The formal communication to BSE Limited demonstrates the company's commitment to regulatory compliance and transparent corporate governance practices. All stakeholders have been provided with adequate notice and detailed information regarding the proposed corporate actions.
Shine Fashions (India) Limited has announced board approval for the strategic acquisition of SKS Textiles Limited (In Liquidation) for ₹12.61 crores, following a board meeting held on January 8, 2026. The acquisition will be executed through the Insolvency and Bankruptcy Code (IBC) process, subject to applicable statutory, regulatory, and judicial approvals.
Strategic Acquisition Details
The board has approved participation in acquiring SKS Textiles Limited as a going concern with a view to long-term value creation for the company and its stakeholders. The acquisition is designed to achieve strategic synergies and expand Shine Fashions' footprint in the textile sector.
Acquisition Parameter: Details Target Company: SKS Textiles Limited (In Liquidation) Total Cost: ₹12.61 crores Payment Mode: Cash consideration Expected Timeline: 6-12 months Control Acquired: Controlling interest (subsidiary status) Industry: Textile Manufacturing and Trading
Target Company Profile
SKS Textiles Limited, incorporated on October 20, 1997, operates in the textile manufacturing and trading segment with specialization in natural and man-made fibers. The company's manufacturing unit is located in Bhiwandi, Maharashtra, with registered office in Mumbai.
Product Portfolio and Operations
The target entity specializes in manufacturing grey fabrics and finished fabrics for shirting and suiting. Core products include 100% Cotton (Lycra and Non-Lycra), Giza, Supima, Blended Cotton Suiting, Polyester Viscose, and Terry Rayon. The company previously marketed products under brand names Pierricarrlo, Cotbelly's, and Earthen Belly, serving major corporate clients including Raymond, Arvind, Siyaram's, and Digjam.
Financial Performance: Status FY 2024-25: NIL (Company in Liquidation) FY 2023-24: NIL (Company in Liquidation) FY 2022-23: NIL (Company in Liquidation)

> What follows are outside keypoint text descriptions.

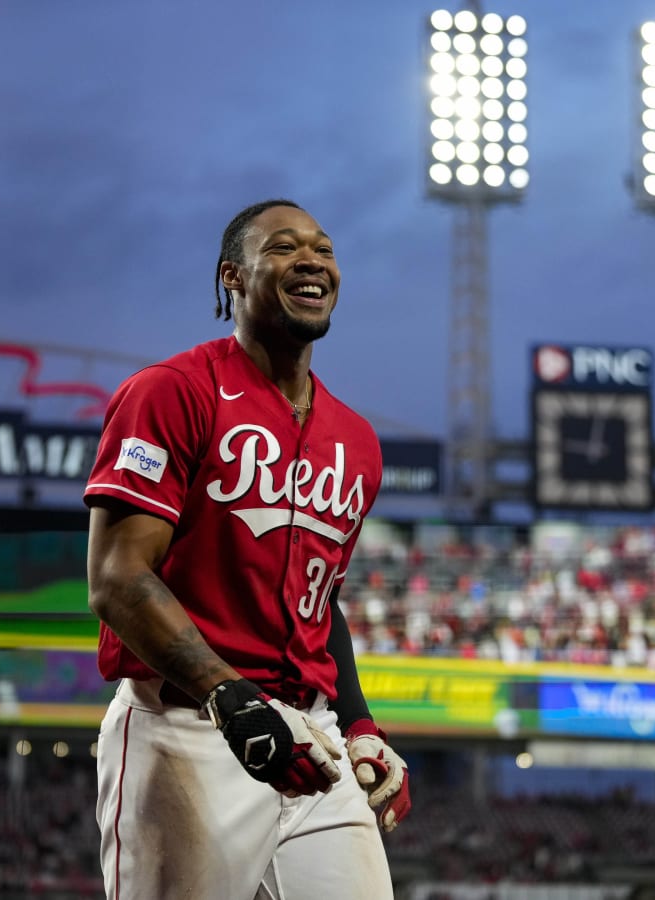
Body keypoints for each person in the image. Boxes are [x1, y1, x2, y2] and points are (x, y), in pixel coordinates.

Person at [83, 198, 412, 900]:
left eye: (323, 248)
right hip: (186, 725)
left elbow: (321, 603)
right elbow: (117, 577)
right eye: (285, 247)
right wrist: (226, 695)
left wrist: (357, 725)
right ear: (231, 276)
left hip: (310, 737)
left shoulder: (357, 440)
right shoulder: (169, 393)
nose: (312, 260)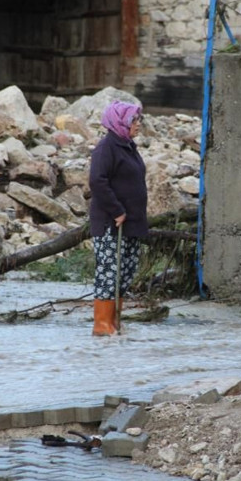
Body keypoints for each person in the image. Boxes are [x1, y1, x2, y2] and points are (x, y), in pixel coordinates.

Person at [88, 100, 148, 336]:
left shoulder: (128, 146)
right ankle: (102, 325)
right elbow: (97, 182)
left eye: (139, 119)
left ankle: (115, 322)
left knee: (124, 273)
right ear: (120, 121)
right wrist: (117, 211)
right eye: (134, 120)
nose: (138, 124)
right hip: (111, 225)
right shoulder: (106, 148)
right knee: (108, 273)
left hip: (131, 225)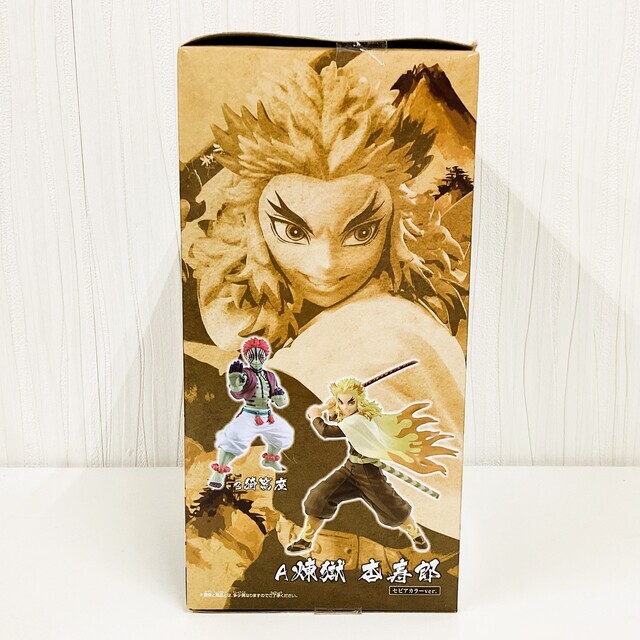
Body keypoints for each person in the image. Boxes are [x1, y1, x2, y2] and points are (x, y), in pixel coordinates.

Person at [286, 377, 456, 554]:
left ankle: (415, 534)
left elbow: (327, 431)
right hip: (350, 468)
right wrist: (331, 411)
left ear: (359, 400)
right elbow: (342, 422)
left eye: (350, 402)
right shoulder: (352, 417)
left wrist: (315, 416)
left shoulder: (360, 419)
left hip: (368, 473)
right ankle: (306, 539)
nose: (345, 407)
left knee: (392, 507)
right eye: (341, 402)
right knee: (319, 496)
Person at [208, 337, 294, 489]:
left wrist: (280, 397)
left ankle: (270, 460)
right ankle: (219, 471)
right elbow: (237, 392)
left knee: (284, 433)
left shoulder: (270, 376)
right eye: (252, 356)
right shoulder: (245, 374)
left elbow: (279, 399)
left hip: (267, 416)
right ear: (246, 356)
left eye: (260, 356)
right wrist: (235, 382)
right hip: (249, 414)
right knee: (234, 437)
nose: (256, 361)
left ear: (266, 356)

Strategic Rationale and Expected Benefits
The acquisition is intended to broaden textile capabilities and diversify the company's product portfolio. Management anticipates that this integration will unlock significant economies of scale, enhance operational capabilities, and strengthen competitive positioning in the fabric industry. The target's operations are aligned with Shine Fashions' long-term vision for market leadership in the textile sector.
Regulatory Approvals and Compliance
The transaction requires multiple regulatory approvals and compliance measures as outlined in the company's disclosure under Regulation 30 of SEBI LODR Regulations.
Regulatory Requirement: Status NCLT Approval: Required IBC Compliance: Required Companies Act 2013: Required SEBI Regulations: Required Related Party Transaction: Not applicable
Funding Arrangements
The board also approved obtaining unsecured loans from directors and promoters to fulfill urgent fund requirements. The transaction does not fall within related party transactions, as promoters and group companies have no interest in the target entity, ensuring the deal is conducted at arm's length.
The meeting was formally concluded with proper documentation signed by Anish Anil Mehta, Managing Director (DIN: 08560153), ensuring full regulatory compliance and transparency for stakeholders.